While strategic action is paramount, Grove also emphasises the importance of culture, specifically the dialectic between bottom-up and top-down actions. He recalls that it was the bottom-up actions of middle management that “made the exit from memories less cataclysmic”. While top management was still debating the right strategy, middle management took autonomous action and gradually allocated resources away from declining memory chips to other products that generated better margins, such as microprocessors. While middle managers could only affect things locally, their actions met halfway with those generated by senior management.
Another key feature of a powerful and adaptive company moving through transformational change is its ability to deal with two subsequent phases: tolerating chaos and showing discipline.
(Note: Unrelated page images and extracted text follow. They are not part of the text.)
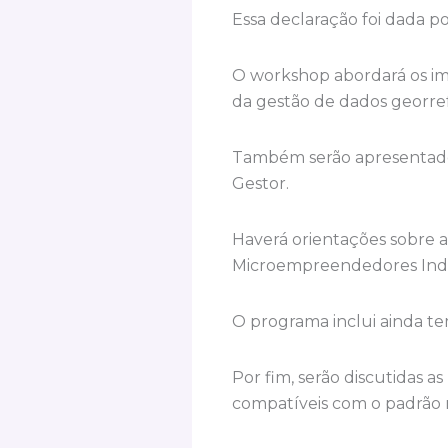
Essa declaração foi dada po
O workshop abordará os imp
da gestão de dados georre
Também serão apresentados
Gestor.
Haverá orientações sobre a
Microempreendedores Indiv
O programa inclui ainda te
Por fim, serão discutidas a
compatíveis com o padrão 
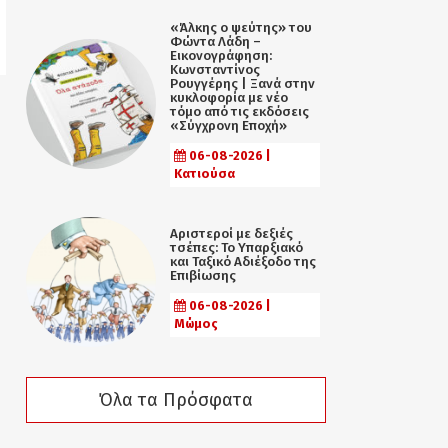
«Άλκης ο ψεύτης» του
Φώντα Λάδη –
Εικονογράφηση:
Κωνσταντίνος
Ρουγγέρης | Ξανά στην
κυκλοφορία με νέο
τόμο από τις εκδόσεις
«Σύγχρονη Εποχή»
06-08-2026 |
Κατιούσα
Αριστεροί με δεξιές
τσέπες: Το Υπαρξιακό
και Ταξικό Αδιέξοδο της
Επιβίωσης
06-08-2026 |
Μώμος
Όλα τα Πρόσφατα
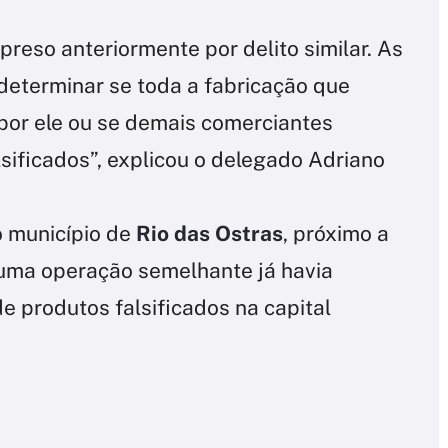
 preso anteriormente por delito similar. As
eterminar se toda a fabricação que
a por ele ou se demais comerciantes
ificados”, explicou o delegado Adriano
o município de
Rio das Ostras
, próximo a
, uma operação semelhante já havia
 produtos falsificados na capital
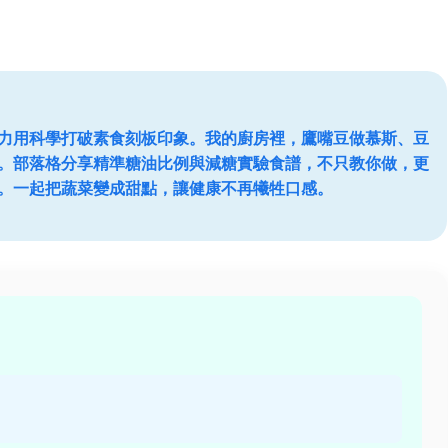
力用科學打破素食刻板印象。我的廚房裡，鷹嘴豆做慕斯、豆
。部落格分享精準糖油比例與減糖實驗食譜，不只教你做，更
。一起把蔬菜變成甜點，讓健康不再犧牲口感。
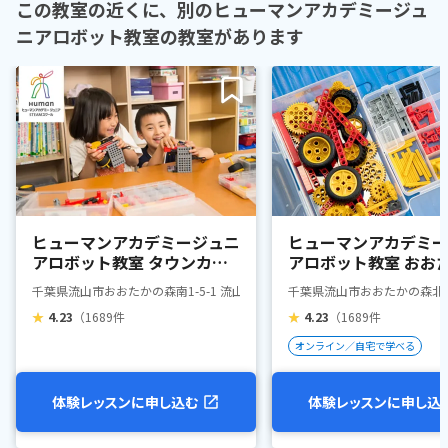
この教室の近くに、別のヒューマンアカデミージュ
ニアロボット教室の教室があります
ヒューマンアカデミージュニ
ヒューマンアカデミー
アロボット教室 タウンカレ
アロボット教室 おお
ッジ 流山おおたかの森S・C
森駅前
千葉県流山市おおたかの森南1-5-1 流山おおたかの森S・C本館3階
千葉県流山市おおたかの森北1
教室
★
4.23
（1689件
★
4.23
（1689件
オンライン／自宅で学べる
体験レッスンに申し込む
体験レッスンに申し込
Grove says such an organisation has two attributes: it tolerates and even encourages debate and is capable of making and accepting clear directions, with the entire organisation supporting the decision. Organisations with these characteristics are far more change-ready than others.
Published over 25 years ago, Grove’s account reads like a prequel to Innovator’s Dilemma which came out a year later. In fact, Grove and Christensen knew each other well (they appeared together on the cover of Forbes magazine in 1999), and it could have been one of their conversations in which Grove wondered why “brilliant computer executives had such a hard time facing the reality of technologically driven strategic inflection points?” that inspired Christensen’s pursuit. Under Grove’s leadership, Intel proved that, as an incumbent, it could evade the Innovator's Dilemma by disrupting itself. However, Intel's post-Grove story shows how challenging it is even for former disruptors to navigate rapid change and for winners to stay paranoid.
Only the Paranoid Survive is a compulsory read covering the roles of strategy, culture, and leadership in navigating disruptive change. Andy Grove also introduced the concept of OKRs (Objectives and Key Results) to Intel in the 1970s, which he documented in his book High Output Management in 1983.